La reyerta conceptual no era poca cosa, pues a través de ella se traslucían dualidades irreconciliables que derivarían en una nueva concepción sobre el lector y la obra; como la interpretación versus el juicio, el texto versus el autor, la historia cultural versus el universo personal del escritor. Constituía también una disputa institucional entre La Sorbona, donde Picard era profesor y la Escuela Práctica de Altos Estudios, donde Barthes impartía un seminario. Picard consideraba que la figura del crítico, basado en la coherencia, la objetividad y la lógica era capaz de reconocer y juzgar la conciencia del tiempo y la cultura de un autor, y así generar una lectura de éste; Barthes en cambio, consideraba que esa misma coherencia, objetividad y lógica eran en realidad acuerdos ideológicos aceptados por los literatos que ostentaban el poder simbólico de una época y que representaban una especie de hegemonía de sentidos convencionalizados. De este modo, propiciaban una lectura cerrada de los textos.

Esta noción lo llevó a asumir que el lenguaje cuando habla sobre el lenguaje mismo, en realidad aborda directamente la fuente del poder, ese poder en manos del “Estado literario” donde englobó a los críticos que, como Picard, consideran prioritario ejercer un juicio sobre una obra. Por ello, la obra debía dejar de leerse en un solo sentido como si esta univocidad fuese natural, y dar paso a una interpretación múltiple que asumiera la proliferación incontrolable de sentidos. Así que: ¿quién era realmente el autor, sino una instancia por la que fluía la cultura y la historia anónimas dando lugar al texto como espacio donde la escritura se vuelve autónoma?

Su teoría derivó en una crítica político-sociológica de la que la literatura no podía deslindarse: el autor es en realidad un personaje moderno que emula en la literatura el espíritu positivista del capitalismo, tan preocupado de su prestigio que se apropia de aquello que pertenece a otras voces, que proviene de otros textos, que transcurre en la memoria colectiva, erigiéndose como propietario de sus símbolos, sin serlo: así pues, el autor debe morir.

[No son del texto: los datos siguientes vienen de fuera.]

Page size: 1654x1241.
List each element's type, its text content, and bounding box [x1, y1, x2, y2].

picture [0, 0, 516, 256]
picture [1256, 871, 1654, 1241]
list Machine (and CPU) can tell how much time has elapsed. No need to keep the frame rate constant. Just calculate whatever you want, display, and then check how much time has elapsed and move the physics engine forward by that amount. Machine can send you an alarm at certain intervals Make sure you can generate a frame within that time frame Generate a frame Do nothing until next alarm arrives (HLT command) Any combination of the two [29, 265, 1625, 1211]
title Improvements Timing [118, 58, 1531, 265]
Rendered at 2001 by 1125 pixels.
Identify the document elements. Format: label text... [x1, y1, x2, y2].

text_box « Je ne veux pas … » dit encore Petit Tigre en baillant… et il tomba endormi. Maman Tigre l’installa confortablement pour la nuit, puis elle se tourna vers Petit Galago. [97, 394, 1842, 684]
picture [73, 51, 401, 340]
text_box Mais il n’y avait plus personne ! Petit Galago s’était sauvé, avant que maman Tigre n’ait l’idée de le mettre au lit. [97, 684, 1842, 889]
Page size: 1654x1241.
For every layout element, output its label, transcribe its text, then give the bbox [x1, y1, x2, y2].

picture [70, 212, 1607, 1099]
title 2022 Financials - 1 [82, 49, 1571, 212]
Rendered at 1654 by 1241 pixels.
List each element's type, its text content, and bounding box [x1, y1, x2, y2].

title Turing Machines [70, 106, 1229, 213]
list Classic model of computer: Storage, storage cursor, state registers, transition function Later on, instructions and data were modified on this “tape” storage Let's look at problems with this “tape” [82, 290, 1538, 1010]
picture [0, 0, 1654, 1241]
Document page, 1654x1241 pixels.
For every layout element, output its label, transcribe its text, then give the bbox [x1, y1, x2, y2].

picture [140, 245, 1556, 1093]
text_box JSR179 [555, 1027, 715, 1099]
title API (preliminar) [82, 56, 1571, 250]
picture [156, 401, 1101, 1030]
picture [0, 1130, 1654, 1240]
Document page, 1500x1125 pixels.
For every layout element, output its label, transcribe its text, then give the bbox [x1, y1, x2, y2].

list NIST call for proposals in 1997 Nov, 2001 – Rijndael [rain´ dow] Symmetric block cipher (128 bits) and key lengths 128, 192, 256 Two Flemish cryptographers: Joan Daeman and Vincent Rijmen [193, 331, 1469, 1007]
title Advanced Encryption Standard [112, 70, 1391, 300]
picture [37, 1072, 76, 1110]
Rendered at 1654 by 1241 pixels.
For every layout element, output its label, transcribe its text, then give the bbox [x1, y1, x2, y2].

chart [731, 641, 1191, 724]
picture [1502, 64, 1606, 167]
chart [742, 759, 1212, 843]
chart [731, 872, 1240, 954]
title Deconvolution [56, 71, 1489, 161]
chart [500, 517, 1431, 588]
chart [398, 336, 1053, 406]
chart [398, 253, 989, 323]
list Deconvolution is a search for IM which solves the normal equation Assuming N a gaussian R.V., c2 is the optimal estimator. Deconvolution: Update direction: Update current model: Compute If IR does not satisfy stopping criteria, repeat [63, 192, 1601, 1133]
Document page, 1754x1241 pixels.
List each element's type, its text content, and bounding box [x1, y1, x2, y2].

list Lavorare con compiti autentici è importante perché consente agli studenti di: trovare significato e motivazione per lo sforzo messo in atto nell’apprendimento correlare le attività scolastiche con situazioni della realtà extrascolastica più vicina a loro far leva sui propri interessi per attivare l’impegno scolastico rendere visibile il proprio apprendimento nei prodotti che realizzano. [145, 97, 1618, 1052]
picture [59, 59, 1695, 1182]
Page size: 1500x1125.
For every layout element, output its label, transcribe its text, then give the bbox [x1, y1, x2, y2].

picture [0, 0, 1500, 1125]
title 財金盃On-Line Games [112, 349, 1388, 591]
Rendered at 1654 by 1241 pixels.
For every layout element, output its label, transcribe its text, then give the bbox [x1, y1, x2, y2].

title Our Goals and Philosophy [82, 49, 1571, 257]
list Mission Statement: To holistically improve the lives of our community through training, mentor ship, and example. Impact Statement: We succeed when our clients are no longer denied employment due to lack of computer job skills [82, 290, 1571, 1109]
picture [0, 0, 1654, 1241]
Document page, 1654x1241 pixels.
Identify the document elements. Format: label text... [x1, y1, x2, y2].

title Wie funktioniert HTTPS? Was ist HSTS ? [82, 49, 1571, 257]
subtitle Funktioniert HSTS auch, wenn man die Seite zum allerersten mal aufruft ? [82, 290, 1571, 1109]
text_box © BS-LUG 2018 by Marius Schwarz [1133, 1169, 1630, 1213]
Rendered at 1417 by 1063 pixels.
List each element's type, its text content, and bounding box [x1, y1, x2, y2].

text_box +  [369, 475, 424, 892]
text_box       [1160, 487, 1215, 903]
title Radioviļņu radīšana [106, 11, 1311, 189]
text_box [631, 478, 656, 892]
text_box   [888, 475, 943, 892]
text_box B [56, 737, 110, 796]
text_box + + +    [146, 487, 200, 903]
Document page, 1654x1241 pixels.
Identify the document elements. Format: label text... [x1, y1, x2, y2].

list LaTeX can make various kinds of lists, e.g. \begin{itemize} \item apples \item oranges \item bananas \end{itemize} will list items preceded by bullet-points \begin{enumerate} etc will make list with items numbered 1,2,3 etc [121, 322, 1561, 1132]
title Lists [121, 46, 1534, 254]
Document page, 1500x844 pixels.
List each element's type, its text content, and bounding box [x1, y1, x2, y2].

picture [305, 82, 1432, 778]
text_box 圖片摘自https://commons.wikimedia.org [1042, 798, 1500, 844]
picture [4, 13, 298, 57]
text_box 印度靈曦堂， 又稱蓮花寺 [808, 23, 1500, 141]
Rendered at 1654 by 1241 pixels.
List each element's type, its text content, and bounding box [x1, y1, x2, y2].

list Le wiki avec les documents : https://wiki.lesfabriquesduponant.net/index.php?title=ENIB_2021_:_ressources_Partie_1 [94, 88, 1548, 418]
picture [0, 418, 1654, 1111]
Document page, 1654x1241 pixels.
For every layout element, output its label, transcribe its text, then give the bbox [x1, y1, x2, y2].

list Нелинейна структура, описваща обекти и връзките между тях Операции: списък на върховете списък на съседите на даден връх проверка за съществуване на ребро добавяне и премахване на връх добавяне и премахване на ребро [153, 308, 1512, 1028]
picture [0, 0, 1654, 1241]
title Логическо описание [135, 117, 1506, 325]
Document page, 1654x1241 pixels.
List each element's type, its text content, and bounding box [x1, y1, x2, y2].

Y como representante de la concepción culturalista de las ideas, de la deslegitimación de la propiedad creativa, Barthes no fue el único aquejado por esta inquietud hacia la escritura y la crítica; así también lo expresaron Stéphane Mallarmé y Michel Foucault; no obstante, la desacralización de la voz individual y la construcción anónima del discurso como un diálogo construido y reconstruido colectivamente, había sido anteriormente establecido en Estética de la creación verbal por Mijail Bajtin, que ejerce una influencia evidente en S/Z (1970) uno de los textos que, tras el estructuralismo que caracterizó al semiólogo francés, muestra una evolución tendiente al dialogismo discursivo que reconviene al texto literario con esferas no ficcionales.

La literatura contemporánea debe al autor de El Imperio de los signos (1970), a cien años de su nacimiento, no sólo la ponderación de la literatura por encima de los literatos, sino algunas de las primeras consideraciones sobre el papel performativo del lector en la reescritura de sentidos, incluso aquellos que escapan a la coherencia o que incurren en la aberración: una caótica proliferación de subversiones.